» Texto del ejercicio:
....................

En la trastienda, los más precavidos se preguntan qué puede pasar en Cataluña en el espacio de tiempo que va del sábado 21 de octubre, en el que el Consejo de Ministros anuncia que pondrá en marcha el artículo 155 de la Constitución (intervención de la autonomía) y el 30 o 31 de este mismo mes, días en los que se apunta que el pleno del Senado convalide el procedimiento. Porque en el plazo de ocho o diez días, las autoridades catalanas amotinadas pueden realizar cualquier atropello como vienen demostrando sobradamente en las últimas semanas.

Una vez autoproclamada la independencia de la República de Cataluña tras abrir el Gobierno el proceso del 155, bien se podrían creer con «autoridad legítima», pongamos por caso para tomar, incluso por la fuerza, las escasas dependencias que el Estado gestiona en aquel territorio: el aeropuerto del Prat, o el puerto de Barcelona, las oficinas de la Seguridad Social o incluso sellar la mismísima sede de la Delegación del Gobierno en Barcelona. Con una fuerza de 17.000 hombres (mossos) a su disposición, un gobierno en rebeldía y en creciente actitud venal puede acometer «de forma pacífica» cualquier atropello.

....................

» Registros proporcionados:
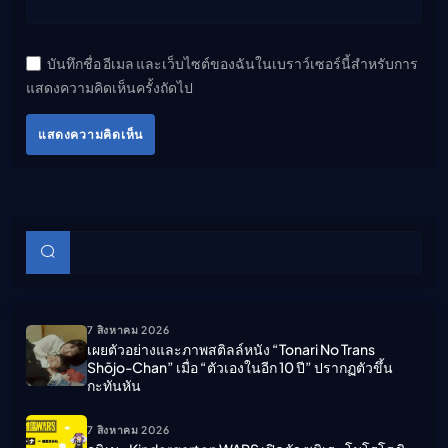
บันทึกชื่อ อีเมล และเว็บไซต์ของฉันในเบราว์เซอร์นี้สำหรับการ
แสดงความคิดเห็นครั้งถัดไป
แสดงความคิดเห็น
บทความย่อย
ค้นหา
7 สิงหาคม 2026
เผยตัวอย่างและภาพสติลล์หนัง “Tonari No Trans
Shōjo-Chan” เมื่อ “ตัวเองในอีก 10 ปี” ปรากฏตัวขึ้น
กะทันหัน
7 สิงหาคม 2026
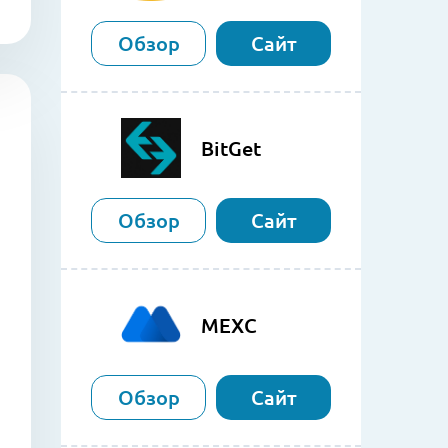
Обзор
Сайт
BitGet
Обзор
Сайт
MEXC
Обзор
Сайт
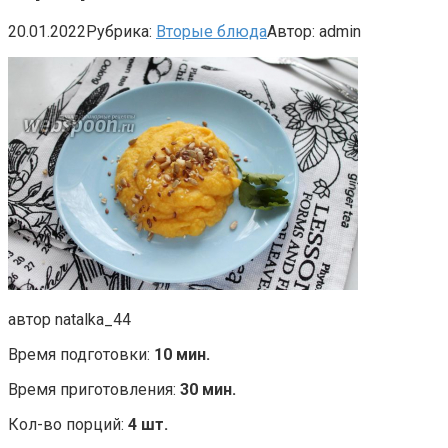
20.01.2022
Рубрика:
Вторые блюда
Автор:
admin
автор natalka_44
Время подготовки:
10 мин.
Время приготовления:
30 мин.
Кол-во порций:
4 шт.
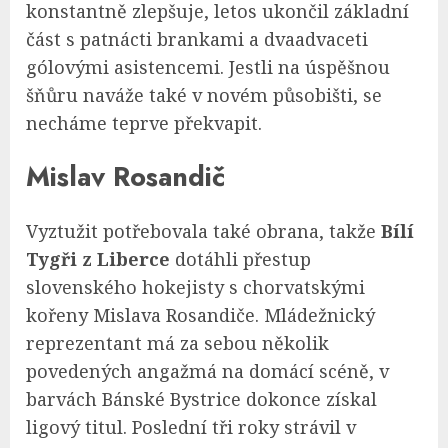
konstantně zlepšuje, letos ukončil základní
část s patnácti brankami a dvaadvaceti
gólovými asistencemi. Jestli na úspěšnou
šňůru naváže také v novém působišti, se
necháme teprve překvapit.
Mislav Rosandič
Vyztužit potřebovala také obrana, takže
Bílí
Tygři z Liberce
dotáhli přestup
slovenského hokejisty s chorvatskými
kořeny Mislava Rosandiče. Mládežnický
reprezentant má za sebou několik
povedených angažmá na domácí scéně, v
barvách Bánské Bystrice dokonce získal
ligový titul. Poslední tři roky strávil v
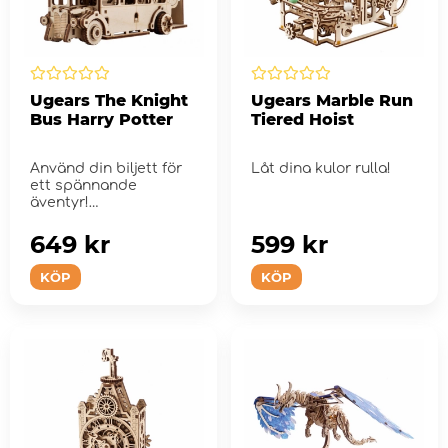
Ugears The Knight
Ugears Marble Run
Bus Harry Potter
Tiered Hoist
Använd din biljett för
Låt dina kulor rulla!
ett spännande
äventyr!
649 kr
599 kr
KÖP
KÖP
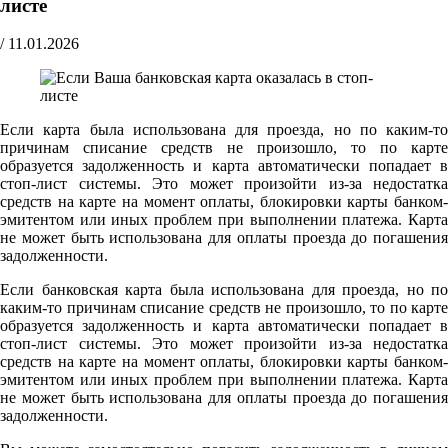
листе
/
11.01.2026
Если карта была использована для проезда, но по каким-то
причинам списание средств не произошло, то по карте
образуется задолженность и карта автоматически попадает в
стоп-лист системы. Это может произойти из-за недостатка
средств на карте на момент оплаты, блокировки карты банком-
эмитентом или иных проблем при выполнении платежа. Карта
не может быть использована для оплаты проезда до погашения
задолженности.
Если банковская карта была использована для проезда, но по
каким-то причинам списание средств не произошло, то по карте
образуется задолженность и карта автоматически попадает в
стоп-лист системы. Это может произойти из-за недостатка
средств на карте на момент оплаты, блокировки карты банком-
эмитентом или иных проблем при выполнении платежа. Карта
не может быть использована для оплаты проезда до погашения
задолженности.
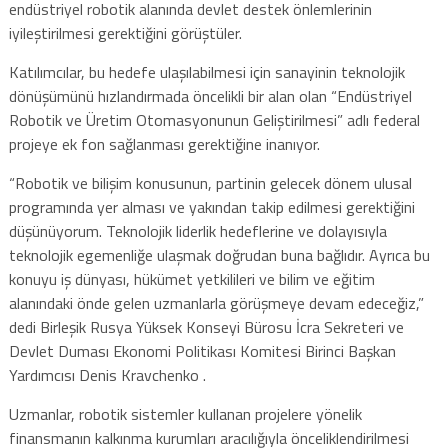
endüstriyel robotik alanında devlet destek önlemlerinin
iyileştirilmesi gerektiğini görüştüler.
Katılımcılar, bu hedefe ulaşılabilmesi için sanayinin teknolojik
dönüşümünü hızlandırmada öncelikli bir alan olan “Endüstriyel
Robotik ve Üretim Otomasyonunun Geliştirilmesi” adlı federal
projeye ek fon sağlanması gerektiğine inanıyor.
“Robotik ve bilişim konusunun, partinin gelecek dönem ulusal
programında yer alması ve yakından takip edilmesi gerektiğini
düşünüyorum. Teknolojik liderlik hedeflerine ve dolayısıyla
teknolojik egemenliğe ulaşmak doğrudan buna bağlıdır. Ayrıca bu
konuyu iş dünyası, hükümet yetkilileri ve bilim ve eğitim
alanındaki önde gelen uzmanlarla görüşmeye devam edeceğiz,”
dedi Birleşik Rusya Yüksek Konseyi Bürosu İcra Sekreteri ve
Devlet Duması Ekonomi Politikası Komitesi Birinci Başkan
Yardımcısı Denis Kravchenko .
Uzmanlar, robotik sistemler kullanan projelere yönelik
finansmanın kalkınma kurumları aracılığıyla önceliklendirilmesi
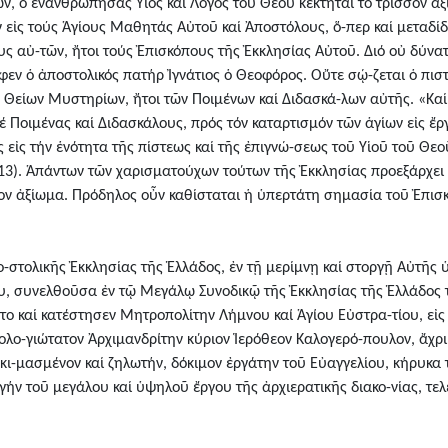
ν, ὁ ἐνανθρωπήσας Υἱός καί Λόγος τοῦ Θεοῦ κέκτηται τό τρισσόν ἀξ
 εἰς τούς Ἁγίους Μαθητάς Αὐτοῦ καί Ἀποστόλους, ὅ-περ καί μεταδίδ
ς αὐ-τῶν, ἤτοι τούς Ἐπισκόπους τῆς Ἐκκλησίας Αὐτοῦ. Διό οὐ δύνατ
φεν ὁ ἀποστολικός πατήρ Ἰγνάτιος ὁ Θεοφόρος. Οὔτε σῴ-ζεται ὁ πιστ
 Θείων Μυστηρίων, ἤτοι τῶν Ποιμένων καί Διδασκά-λων αὐτῆς. «Καί
έ Ποιμένας καί Διδασκάλους, πρός τόν καταρτισμόν τῶν ἁγίων εἰς ἔρ
 εἰς τήν ἑνότητα τῆς πίστεως καί τῆς ἐπιγνώ-σεως τοῦ Υἱοῦ τοῦ Θεοῦ,
 13). Ἁπάντων τῶν χαρισματούχων τούτων τῆς Ἐκκλησίας προεξάρχει ὁ
τον ἀξίωμα. Πρόδηλος οὖν καθίσταται ἡ ὑπερτάτη σημασία τοῦ Ἐπισ
ο-στολικῆς Ἐκκλησίας τῆς Ἑλλάδος, ἐν τῇ μερίμνῃ καί στοργῇ Αὐτῆς
, συνελθοῦσα ἐν τῷ Μεγάλῳ Συνοδικῷ τῆς Ἐκκλησίας τῆς Ἑλλάδος 
ατο καί κατέστησεν Μητροπολίτην Λήμνου καί Ἁγίου Εὐστρα-τίου, εἰς
λο-γιώτατον Ἀρχιμανδρίτην κύριον Ἱερόθεον Καλογερό-πουλον, ἄχρι
ι-μασμένον καί ζηλωτήν, δόκιμον ἐργάτην τοῦ Εὐαγγελίου, κήρυκα τ
ωγήν τοῦ μεγάλου καί ὑψηλοῦ ἔργου τῆς ἀρχιερατικῆς διακο-νίας, τ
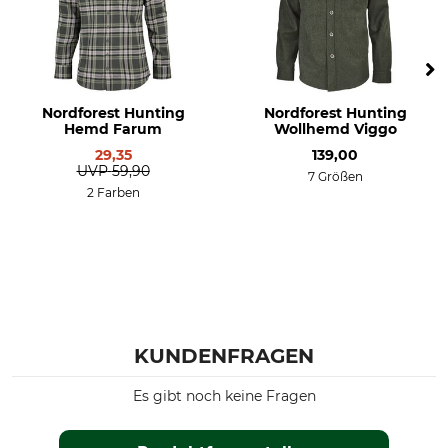
Nordforest Hunting
Nordforest Hunting
Hemd Farum
Wollhemd Viggo
29,35
139,00
UVP
59,90
7 Größen
2 Farben
KUNDENFRAGEN
Es gibt noch keine Fragen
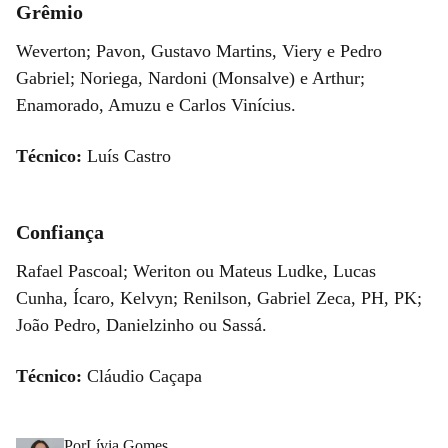
Grêmio
Weverton; Pavon, Gustavo Martins, Viery e Pedro
Gabriel; Noriega, Nardoni (Monsalve) e Arthur;
Enamorado, Amuzu e Carlos Vinícius.
Técnico:
Luís Castro
Confiança
Rafael Pascoal; Weriton ou Mateus Ludke, Lucas
Cunha, Ícaro, Kelvyn; Renilson, Gabriel Zeca, PH, PK;
João Pedro, Danielzinho ou Sassá.
Técnico:
Cláudio Caçapa
Por
Lívia Gomes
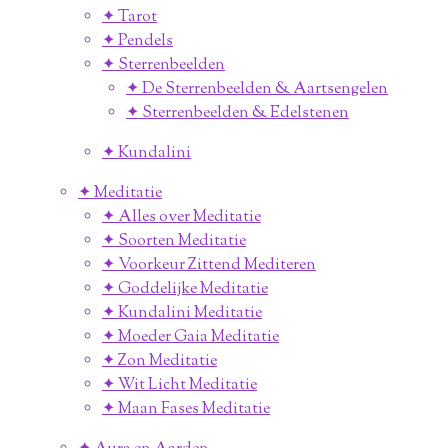
✦ Tarot
✦ Pendels
✦ Sterrenbeelden
✦ De Sterrenbeelden & Aartsengelen
✦ Sterrenbeelden & Edelstenen
✦ Kundalini
✦ Meditatie
✦ Alles over Meditatie
✦ Soorten Meditatie
✦ Voorkeur Zittend Mediteren
✦ Goddelijke Meditatie
✦ Kundalini Meditatie
✦ Moeder Gaia Meditatie
✦ Zon Meditatie
✦ Wit Licht Meditatie
✦ Maan Fases Meditatie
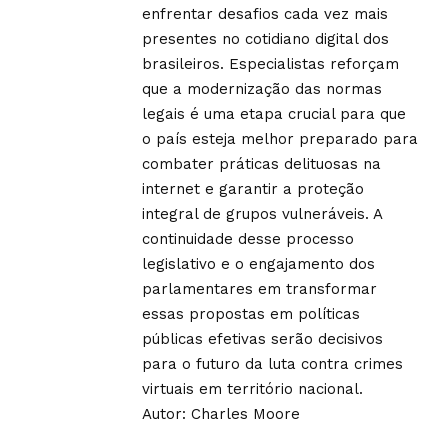
enfrentar desafios cada vez mais
presentes no cotidiano digital dos
brasileiros. Especialistas reforçam
que a modernização das normas
legais é uma etapa crucial para que
o país esteja melhor preparado para
combater práticas delituosas na
internet e garantir a proteção
integral de grupos vulneráveis. A
continuidade desse processo
legislativo e o engajamento dos
parlamentares em transformar
essas propostas em políticas
públicas efetivas serão decisivos
para o futuro da luta contra crimes
virtuais em território nacional.
Autor: Charles Moore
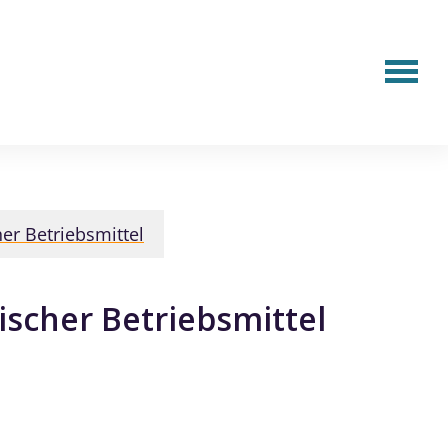
her Betriebsmittel
ischer Betriebsmittel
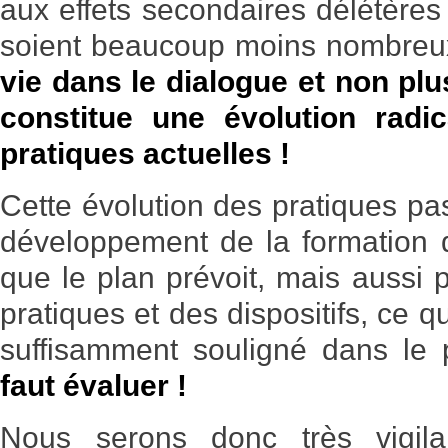
aux effets secondaires délétères 
soient beaucoup moins nombre
vie dans le dialogue et non plu
constitue une évolution radi
pratiques actuelles !
Cette évolution des pratiques p
développement de la formation d
que le plan prévoit, mais aussi 
pratiques et des dispositifs, ce q
suffisamment souligné dans le
faut évaluer !
Nous serons donc très vigil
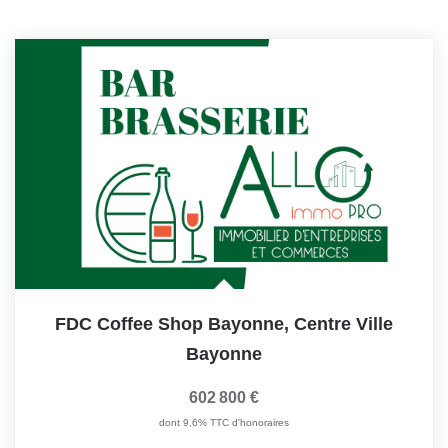
FDC Coffee Shop Bayonne, Centre Ville
Bayonne
602 800 €
dont 9,6% TTC d'honoraires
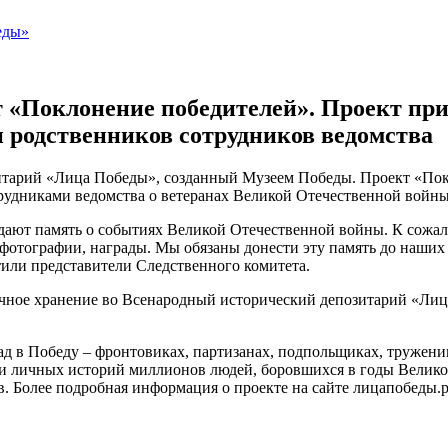
 «Поклонение победителей». Проект при
и родственников сотрудников ведомства
тарий «Лица Победы», созданный Музеем Победы. Проект «Пок
трудниками ведомства о ветеранах Великой Отечественной войны
дают память о событиях Великой Отечественной войны. К сожал
 фотографии, награды. Мы обязаны донести эту память до наши
тили представители Следственного комитета.
 вечное хранение во Всенародный исторический депозитарий «Л
ад в Победу – фронтовиках, партизанах, подпольщиках, труженик
 личных историй миллионов людей, боровшихся в годы Велико
в. Более подробная информация о проекте на сайте лицапобеды.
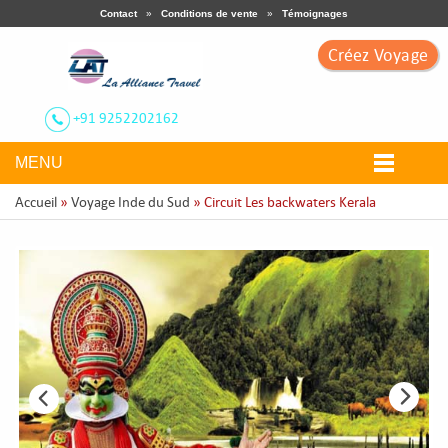
Contact
»
Conditions de vente
»
Témoignages
Créez Voyage
+91 9252202162
MENU
Accueil
»
Voyage Inde du Sud
» Circuit Les backwaters Kerala
Nos Circuits
Voyage Thématique
Ville Touristiques
Circuit Sur Mesure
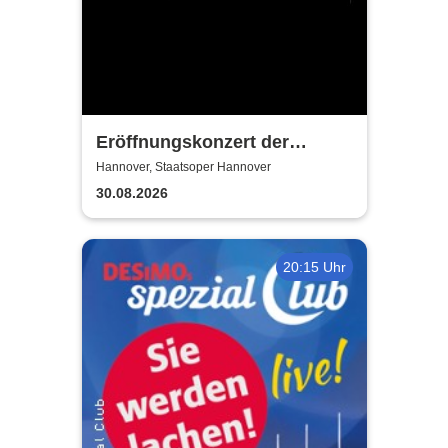
Eröffnungskonzert der
Spielzeit - Niedersächsisches
Hannover, Staatsoper Hannover
Staatstheater Hannover
30.08.2026
20:15 Uhr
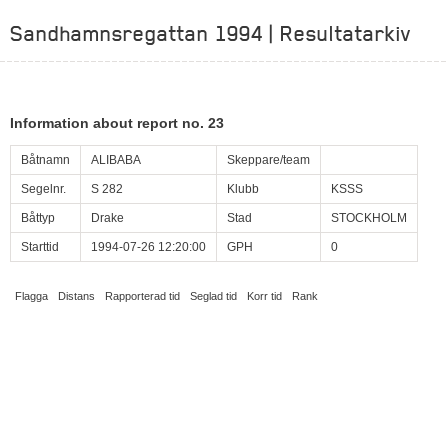
Sandhamnsregattan 1994 | Resultatarkiv
Information about report no. 23
Båtnamn
ALIBABA
Skeppare/team
Segelnr.
S 282
Klubb
KSSS
Båttyp
Drake
Stad
STOCKHOLM
Starttid
1994-07-26 12:20:00
GPH
0
Flagga
Distans
Rapporterad tid
Seglad tid
Korr tid
Rank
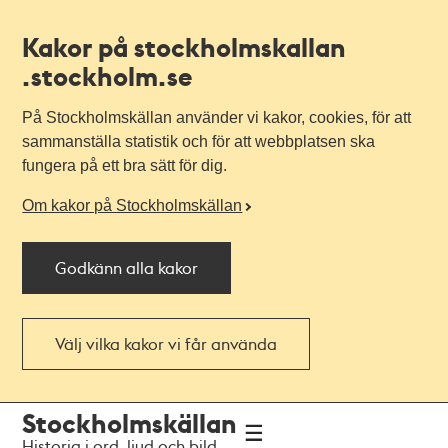
Kakor på stockholmskallan
.stockholm.se
På Stockholmskällan använder vi kakor, cookies, för att
sammanställa statistik och för att webbplatsen ska
fungera på ett bra sätt för dig.
Om kakor på Stockholmskällan
Godkänn alla kakor
Välj vilka kakor vi får använda
Till
Till
Stockholmskällan
navigationen
huvudinnehållet
Historia i ord, ljud och bild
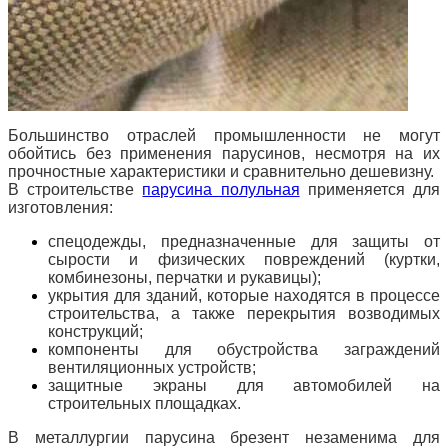
Большинство отраслей промышленности не могут
обойтись без применения парусинов, несмотря на их
прочностные характеристики и сравнительно дешевизну.
В строительстве
парусина полульная
применяется для
изготовления:
спецодежды, предназначенные для защиты от
сырости и физических повреждений (куртки,
комбинезоны, перчатки и рукавицы);
укрытия для зданий, которые находятся в процессе
строительства, а также перекрытия возводимых
конструкций;
компоненты для обустройства заграждений
вентиляционных устройств;
защитные экраны для автомобилей на
строительных площадках.
В металлургии парусина брезент незаменима для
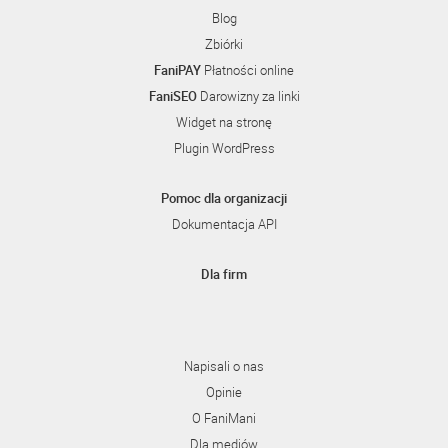
Blog
Zbiórki
FaniPAY
Płatności online
FaniSEO
Darowizny za linki
Widget na stronę
Plugin WordPress
Pomoc dla organizacji
Dokumentacja API
Dla firm
Napisali o nas
Opinie
O FaniMani
Dla mediów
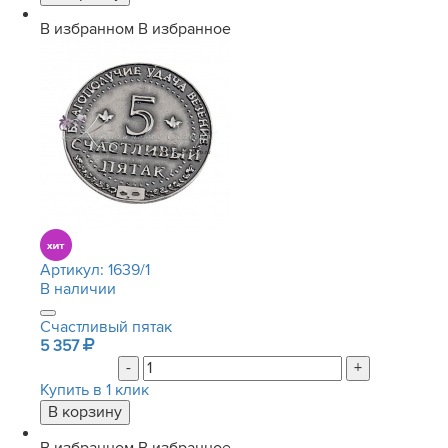
В избранном
В избранное
Артикул:
1639/1
В наличии
Счастливый пятак
5 357
-
+
Купить в 1 клик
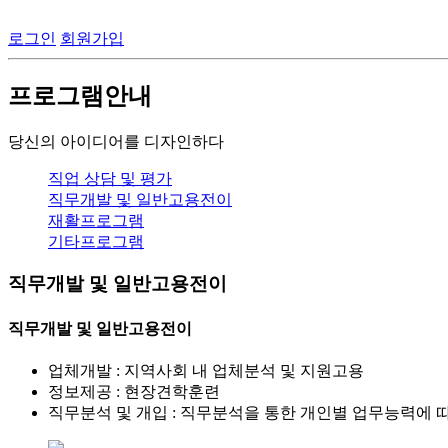
로그인
회원가입
프로그램안내
당신의 아이디어를 디자인하다
직업 상담 및 평가
직무개발 및 일반고용전이
재활프로그램
기타프로그램
직무개발 및 일반고용전이
직무개발 및 일반고용전이
업체개발 : 지역사회 내 업체분석 및 지원고용
정보제공 : 현장견학훈련
직무분석 및 개입 : 직무분석을 통한 개인별 업무능력에 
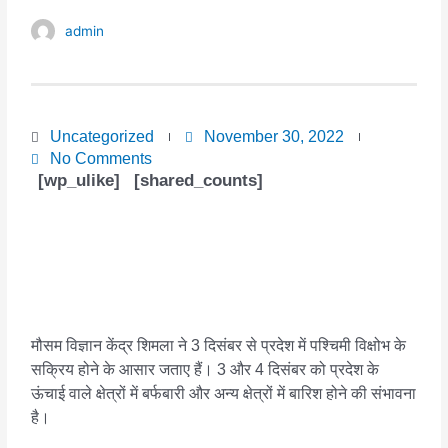
admin
Uncategorized
November 30, 2022
No Comments
[wp_ulike]
[shared_counts]
मौसम विज्ञान केंद्र शिमला ने 3 दिसंबर से प्रदेश में पश्चिमी विक्षोभ के
सक्रिय होने के आसार जताए हैं। 3 और 4 दिसंबर को प्रदेश के
ऊंचाई वाले क्षेत्रों में बर्फबारी और अन्य क्षेत्रों में बारिश होने की संभावना
है।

....................

» Orden de trabajo: Devuelve sin cambios el fragmento del texto sobre Cataluña y el artículo 155 que va desde «En la trastienda, los» hasta «las últimas semanas.».

» Respuesta al problema:
En la trastienda, los más precavidos se preguntan qué puede pasar en Cataluña en el espacio de tiempo que va del sábado 21 de octubre, en el que el Consejo de Ministros anuncia que pondrá en marcha el artículo 155 de la Constitución (intervención de la autonomía) y el 30 o 31 de este mismo mes, días en los que se apunta que el pleno del Senado convalide el procedimiento. Porque en el plazo de ocho o diez días, las autoridades catalanas amotinadas pueden realizar cualquier atropello como vienen demostrando sobradamente en las últimas semanas.